ASSIGNED TASK 1: From the parenting post, extract everything from "I am a single/co-parent." down to "does go though.".
ASSIGNED TASK 2: In the parenting post, what application has the parent already made for the child?
ASSIGNED TASK 3: Carry on the parenting post from where it stops, in the same voice.

I am a single/co-parent. I work full time, have two dc. Dc10 is autistic and really struggling. She schools refuses a few times a week and it is getting worse. I have done an application for an EHC assessment and awaiting school Senco to do her bit. I’ve been to GP and told to write out her anxiety issues and it can be submitted for a referral to mine mate- more paperwork for me! School have made some adjustments, but it isn’t enough. And they haven’t been consistent so she doesn’t trust them.
my work are very understanding, but my job is pretty full on. I cannot afford to give up work or change jobs, my sector is small and unlikely to find something on same salary. Add to that I love my job and want a career.
Ex is ok, but mostly useless. I do everything related to agencies, school, forms etc. DC hates going to his house, she has significant separation anxiety with me. She does go though.

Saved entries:
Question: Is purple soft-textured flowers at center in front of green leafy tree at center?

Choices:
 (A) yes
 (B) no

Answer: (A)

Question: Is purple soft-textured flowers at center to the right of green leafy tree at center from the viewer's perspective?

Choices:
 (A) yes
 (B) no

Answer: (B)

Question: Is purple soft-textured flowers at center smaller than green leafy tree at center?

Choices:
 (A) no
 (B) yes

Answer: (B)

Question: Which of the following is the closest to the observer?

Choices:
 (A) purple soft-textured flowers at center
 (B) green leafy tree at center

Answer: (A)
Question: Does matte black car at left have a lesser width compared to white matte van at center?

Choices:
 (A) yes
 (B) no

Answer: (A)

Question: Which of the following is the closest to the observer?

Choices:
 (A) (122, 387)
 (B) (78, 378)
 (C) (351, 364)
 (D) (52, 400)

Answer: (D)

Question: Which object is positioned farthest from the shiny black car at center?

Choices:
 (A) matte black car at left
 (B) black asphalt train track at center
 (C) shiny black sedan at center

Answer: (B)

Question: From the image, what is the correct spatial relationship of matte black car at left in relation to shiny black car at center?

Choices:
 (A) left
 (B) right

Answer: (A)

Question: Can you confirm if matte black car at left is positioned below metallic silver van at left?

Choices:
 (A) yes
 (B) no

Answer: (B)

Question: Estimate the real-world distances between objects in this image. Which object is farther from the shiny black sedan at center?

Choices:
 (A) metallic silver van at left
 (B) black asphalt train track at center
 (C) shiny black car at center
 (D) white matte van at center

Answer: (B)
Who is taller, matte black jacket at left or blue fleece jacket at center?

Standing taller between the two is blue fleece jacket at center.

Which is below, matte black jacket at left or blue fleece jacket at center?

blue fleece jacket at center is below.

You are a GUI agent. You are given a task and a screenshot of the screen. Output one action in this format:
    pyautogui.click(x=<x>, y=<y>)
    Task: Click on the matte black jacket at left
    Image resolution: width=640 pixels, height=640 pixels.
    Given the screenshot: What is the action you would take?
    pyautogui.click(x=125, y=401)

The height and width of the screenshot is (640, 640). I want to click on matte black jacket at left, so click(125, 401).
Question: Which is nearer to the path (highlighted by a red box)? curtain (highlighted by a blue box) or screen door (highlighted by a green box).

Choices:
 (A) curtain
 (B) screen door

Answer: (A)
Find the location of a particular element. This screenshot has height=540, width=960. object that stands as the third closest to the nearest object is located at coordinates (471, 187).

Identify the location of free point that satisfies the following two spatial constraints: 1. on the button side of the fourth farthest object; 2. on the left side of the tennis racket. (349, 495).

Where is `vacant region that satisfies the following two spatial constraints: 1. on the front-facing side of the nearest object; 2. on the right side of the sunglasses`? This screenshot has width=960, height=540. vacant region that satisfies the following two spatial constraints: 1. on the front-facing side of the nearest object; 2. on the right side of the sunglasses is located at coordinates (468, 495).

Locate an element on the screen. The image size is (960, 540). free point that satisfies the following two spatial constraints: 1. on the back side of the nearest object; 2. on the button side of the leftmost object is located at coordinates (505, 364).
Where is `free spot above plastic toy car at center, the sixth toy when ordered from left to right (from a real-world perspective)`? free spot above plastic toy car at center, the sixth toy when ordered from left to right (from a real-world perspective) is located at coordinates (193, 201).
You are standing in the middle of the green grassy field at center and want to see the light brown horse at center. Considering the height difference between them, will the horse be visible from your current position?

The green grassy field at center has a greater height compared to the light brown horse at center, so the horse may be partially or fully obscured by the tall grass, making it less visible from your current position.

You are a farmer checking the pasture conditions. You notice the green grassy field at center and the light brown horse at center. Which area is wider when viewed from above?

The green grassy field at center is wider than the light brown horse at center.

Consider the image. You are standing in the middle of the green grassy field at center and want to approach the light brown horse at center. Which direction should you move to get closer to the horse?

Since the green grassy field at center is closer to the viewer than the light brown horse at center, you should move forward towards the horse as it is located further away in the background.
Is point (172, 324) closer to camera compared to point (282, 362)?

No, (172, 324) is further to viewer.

ANSWER BOX 1:
I am a single/co-parent. I work full time, have two dc. Dc10 is autistic and really struggling. She schools refuses a few times a week and it is getting worse. I have done an application for an EHC assessment and awaiting school Senco to do her bit. I’ve been to GP and told to write out her anxiety issues and it can be submitted for a referral to mine mate- more paperwork for me! School have made some adjustments, but it isn’t enough. And they haven’t been consistent so she doesn’t trust them.
my work are very understanding, but my job is pretty full on. I cannot afford to give up work or change jobs, my sector is small and unlikely to find something on same salary. Add to that I love my job and want a career.
Ex is ok, but mostly useless. I do everything related to agencies, school, forms etc. DC hates going to his house, she has significant separation anxiety with me. She does go though.

ANSWER BOX 2: An application for an EHC assessment.

ANSWER BOX 3:
I’ve read books, done webinars, but I’m out of solutions. I do low demand parenting. I feel like I’m failing her and worried about having to give up work. Worried about being fined for absence or even being prosecuted! Worried that my relationship with DP will fail because of it all.
DC13 is ok, but misses out on time with me. He has health anxiety since covid, and I worry about him. Add to that my dad is terminally ill and I feel like my whole life is out of control.
This morning after an hour and half of trying to get to school (led by her, she does want to go, she just can’t) I had to sit in bathroom and cry. I feel at the end of my ability to cope. I’ve been signed off for a week, but I can’t just be signed off until there is resolution. Even an EHCP (very I likely) could take months. Then possible appeals and tribunals.